Abstract:Quick response to disasters is crucial for saving lives and reducing loss. This requires low-latency uploading of situation information to the remote command center. Since terrestrial infrastructures are often damaged in disaster areas, non-terrestrial networks (NTNs) are preferable to provide network coverage, and mobile edge computing (MEC) could be integrated to improve the latency performance.
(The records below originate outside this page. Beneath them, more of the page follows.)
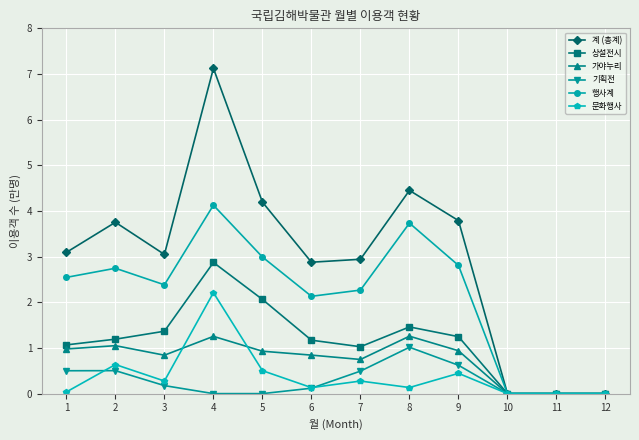

True or false: 가야누리 has more than 0 points higher than both neighbors.

True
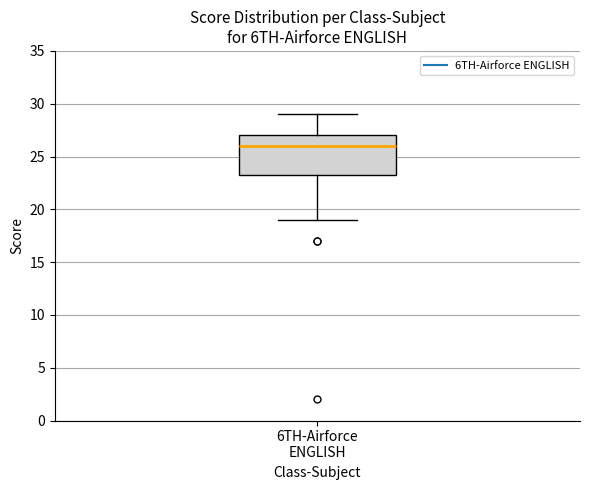

Read this box plot against the y-axis: the position of the median line, the range covered by the box, and the ends of both whiskers. The values are not printed on the chart, so give them approximately, as read against the axis.

median 26.0, box 23.5 to 27.0, whiskers 19.0 to 29.0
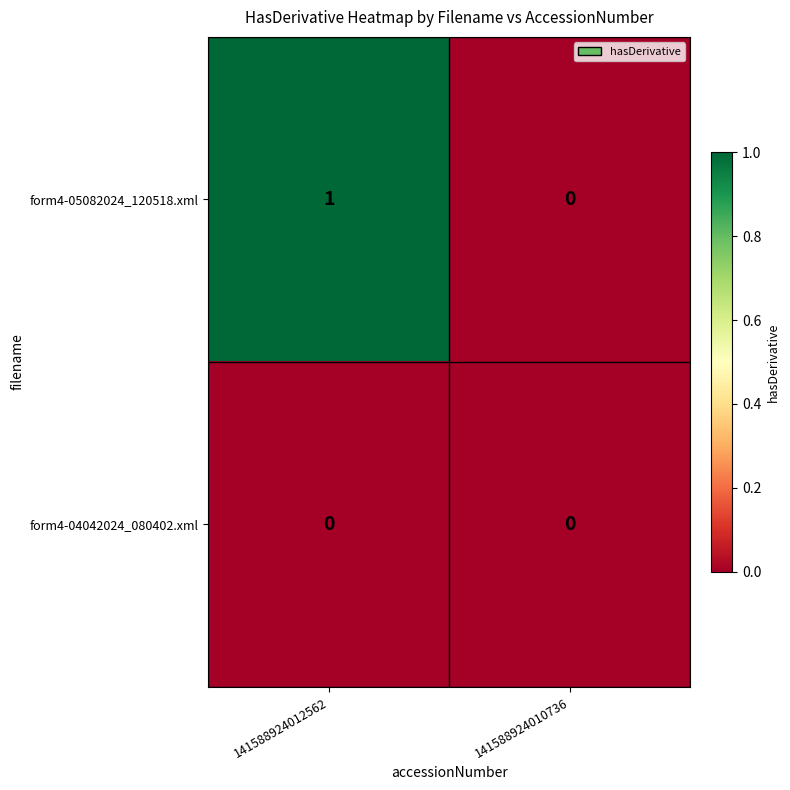

List the labels in order of form4-05082024_120518.xml value, smallest first.

141588924010736, 141588924012562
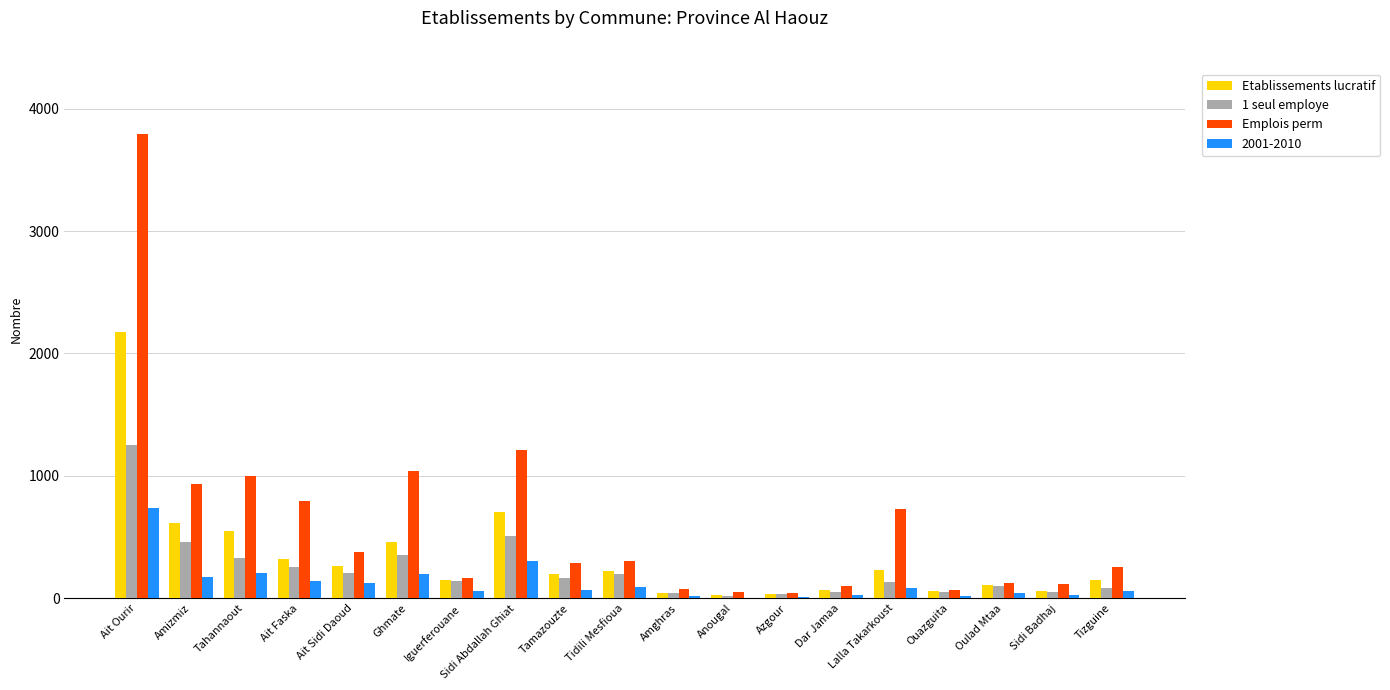

Is it true that 1 seul employe equals 194 at Tidili Mesfioua?

True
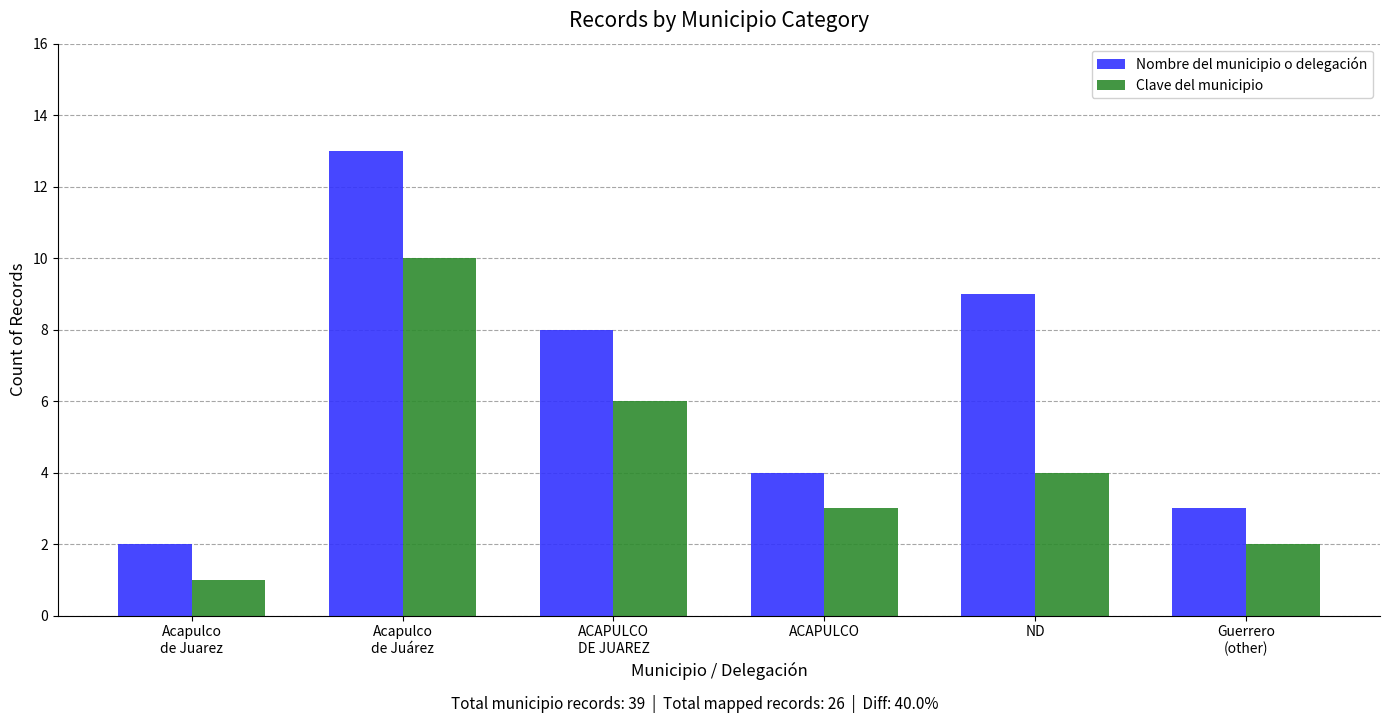

Reading right to left, what are all the values shown in this chart?

Nombre del municipio o delegación: Guerrero
(other)=3	ND=9	ACAPULCO=4	ACAPULCO
DE JUAREZ=8	Acapulco
de Juárez=13	Acapulco
de Juarez=2
Clave del municipio: Guerrero
(other)=2	ND=4	ACAPULCO=3	ACAPULCO
DE JUAREZ=6	Acapulco
de Juárez=10	Acapulco
de Juarez=1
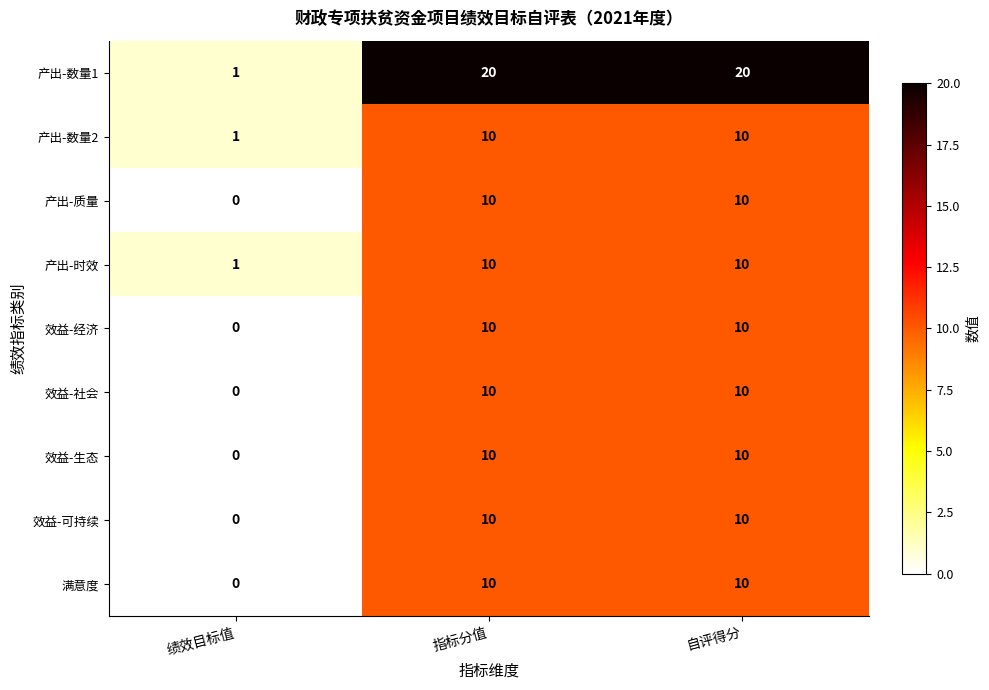

What is the difference between the maximum and minimum values in the 产出-数量2 series?

9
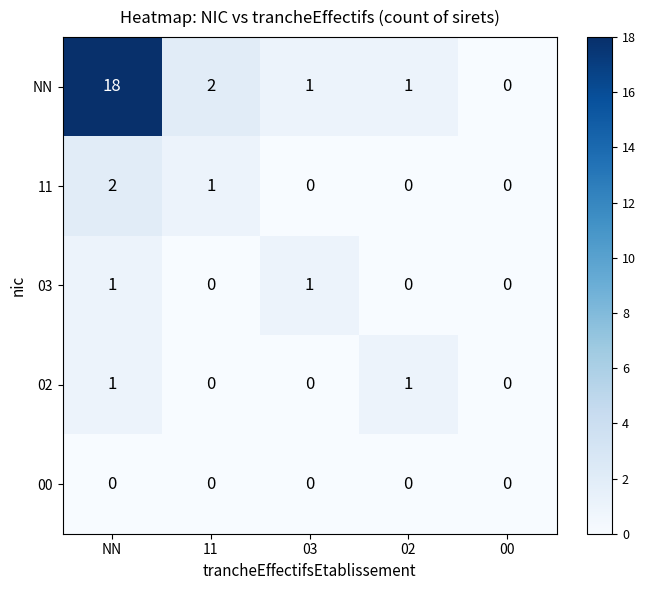

How many 02 values are between 0 and 1?

5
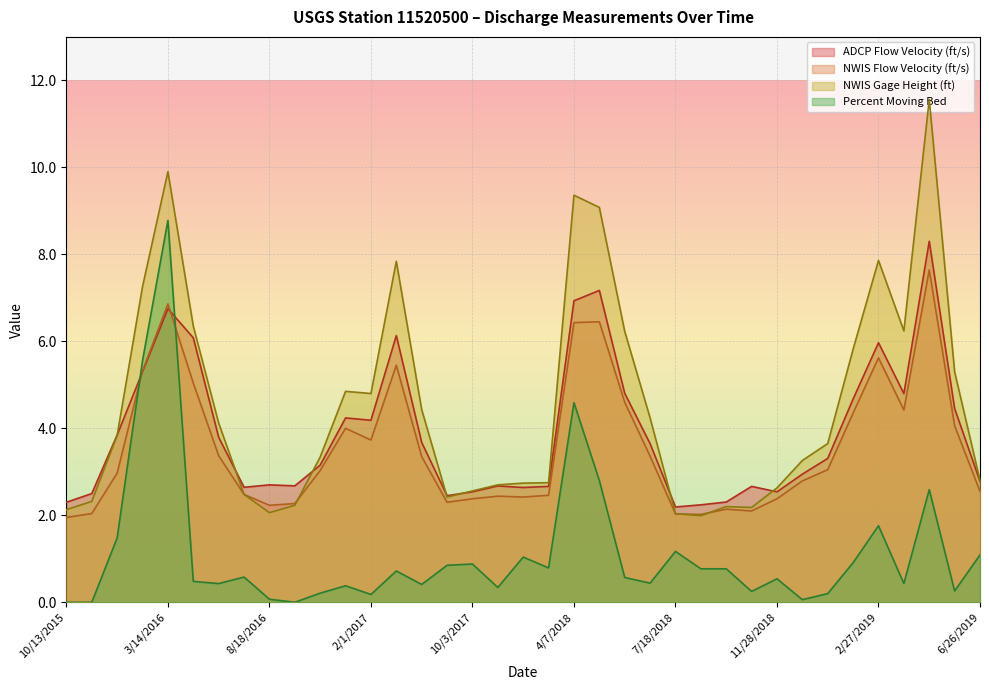

True or false: NWIS Flow Velocity (ft/s) has a value of 3.0 at 1/31/2019.

True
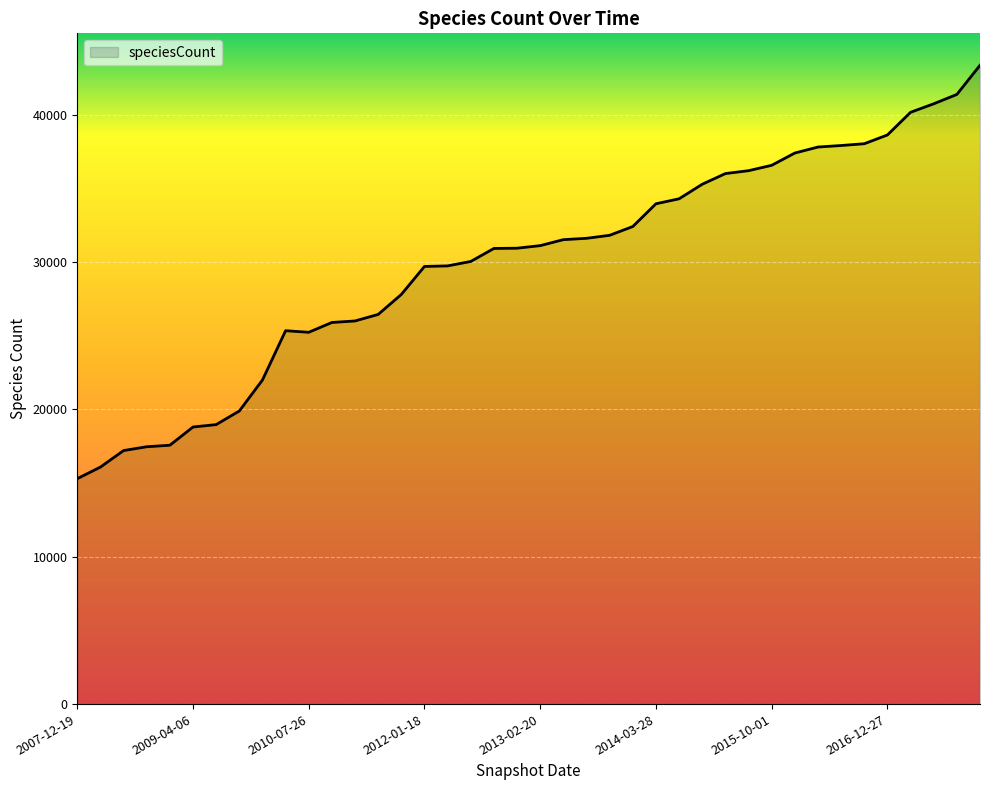

What is the difference between the maximum and minimum values?

28056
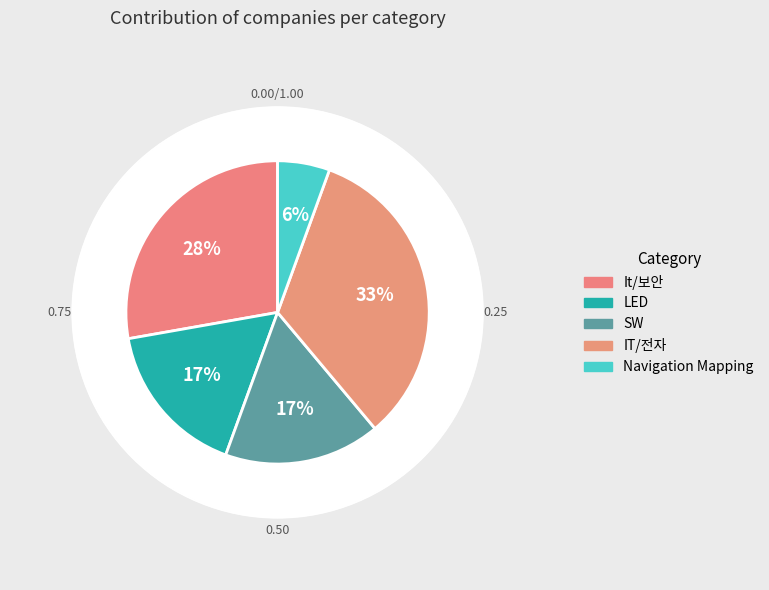

How many segments does this pie chart have?

5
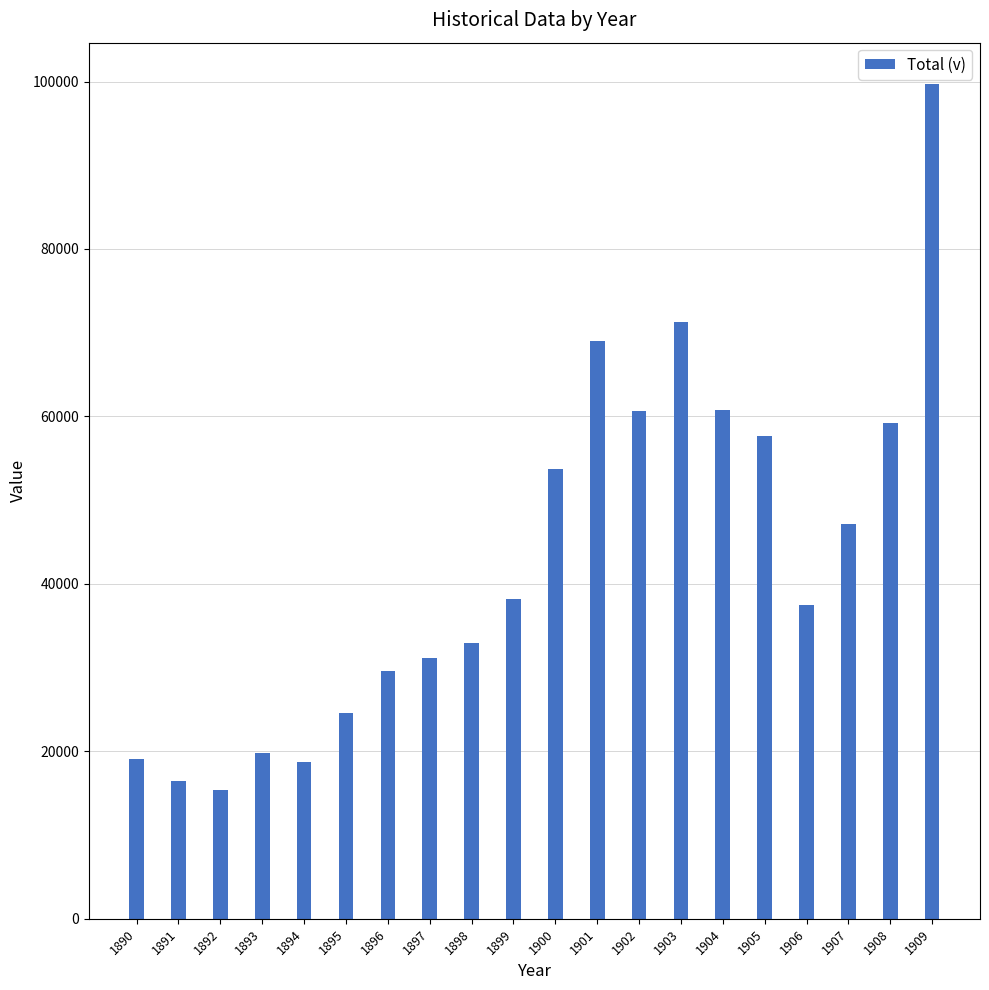

Does the chart contain any negative values?

No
Nevertheless, the communications and computing in MEC-enabled NTNs are strongly coupled, which complicates the system design. In this paper, an edge information hub (EIH) that incorporates communication, computing and storage capabilities is proposed to synergize communication and computing and enable systematic design. We first address the joint data scheduling and resource orchestration problem to minimize the latency for uploading sensing data. The problem is solved using an optimal resource orchestration algorithm. On that basis, we propose the principles for resource configuration of the EIH considering payload constraints on size, weight and energy supply. Simulation results demonstrate the superiority of our proposed scheme in reducing the overall upload latency, thus enabling quick emergency rescue.